Soluciones cercanas. Prioridades definidas con la comunidad y para el territorio, orientadas a problemas reconocibles (agua, residuos, energía, salud ambiental, riesgo).

Transparencia. Metas e indicadores para saber qué avanza y qué falta.

Coordinación real. Medidas que alinean provincia, municipios, sistema científico, organizaciones, evitando duplicaciones y previniendo pasivos.

Cómo se validó

La formulación del paquete final de medidas se sustentó en componentes complementarios y verificables.

En primer término, las evidencias técnicas: líneas de base por región y sector; mapas de riesgo que integran amenazas, exposición y sensibilidad; e información sectorial específica en agua, residuos, energía, salud ambiental y conservación. 

A ello se sumó el trabajo interinstitucional de las mesas de puntos focales y las mesas sectoriales, donde equipos técnicos y funcionarios revisaron datos, contrastaron alternativas y acordaron criterios comparables. 
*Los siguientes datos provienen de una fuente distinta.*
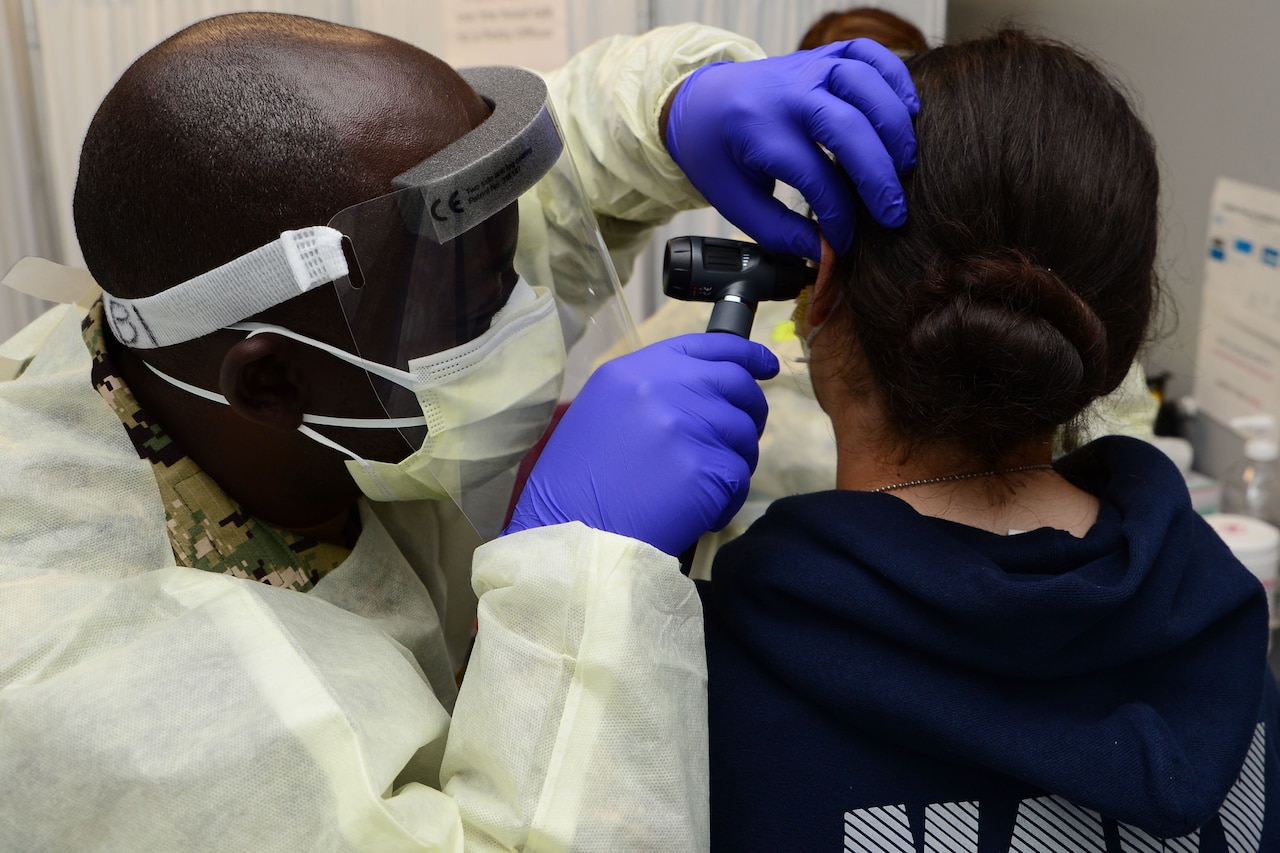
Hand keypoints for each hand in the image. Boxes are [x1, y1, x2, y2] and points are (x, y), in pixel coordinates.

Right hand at [503, 334, 779, 555]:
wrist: (570, 537)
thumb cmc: (576, 488)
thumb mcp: (601, 415)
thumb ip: (652, 393)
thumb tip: (706, 393)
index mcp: (632, 371)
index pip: (706, 344)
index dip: (745, 354)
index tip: (766, 365)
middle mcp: (662, 387)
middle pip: (736, 383)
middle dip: (752, 408)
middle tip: (745, 434)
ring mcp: (686, 425)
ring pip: (743, 433)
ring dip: (733, 461)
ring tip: (700, 488)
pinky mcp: (704, 467)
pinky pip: (738, 477)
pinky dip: (726, 500)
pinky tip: (698, 512)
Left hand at [665, 38, 918, 259]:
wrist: (701, 101)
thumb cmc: (719, 153)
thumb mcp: (735, 200)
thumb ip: (778, 231)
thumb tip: (826, 254)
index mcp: (757, 130)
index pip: (814, 177)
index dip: (839, 216)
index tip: (847, 243)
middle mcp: (787, 92)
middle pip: (848, 128)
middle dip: (879, 177)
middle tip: (894, 216)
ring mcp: (809, 66)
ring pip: (866, 84)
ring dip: (895, 128)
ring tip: (906, 166)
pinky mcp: (825, 54)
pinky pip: (871, 54)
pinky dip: (896, 78)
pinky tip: (907, 112)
Finalmente, se incorporó la participación territorial mediante talleres regionales y espacios de diálogo intercultural, que aportaron miradas locales y saberes comunitarios sobre problemas y prioridades.

El resultado no es un catálogo de intenciones, sino un conjunto de medidas sistematizadas, priorizadas y respaldadas, que precisan qué se ejecutará primero, con qué capacidades y cómo se evaluará el avance. Este equilibrio entre base empírica y participación ciudadana eleva la calidad técnica del plan y fortalece su viabilidad de implementación.

En paralelo, la subsecretaría puso en marcha REDEPA, la red provincial que fortalece educación y capacidades en el territorio (escuelas, organizaciones y gobiernos locales) e introduce métodos de gestión de proyectos. El plan define qué hay que hacer y dónde; REDEPA ayuda al cómo -formación, organización y cultura de evaluación-.

El siguiente paso del PAC será su convalidación por el equipo nacional del Consejo Federal del Medio Ambiente (COFEMA). Para luego, comenzar su implementación por etapas bajo la supervisión del Gabinete Provincial de Acción Climática.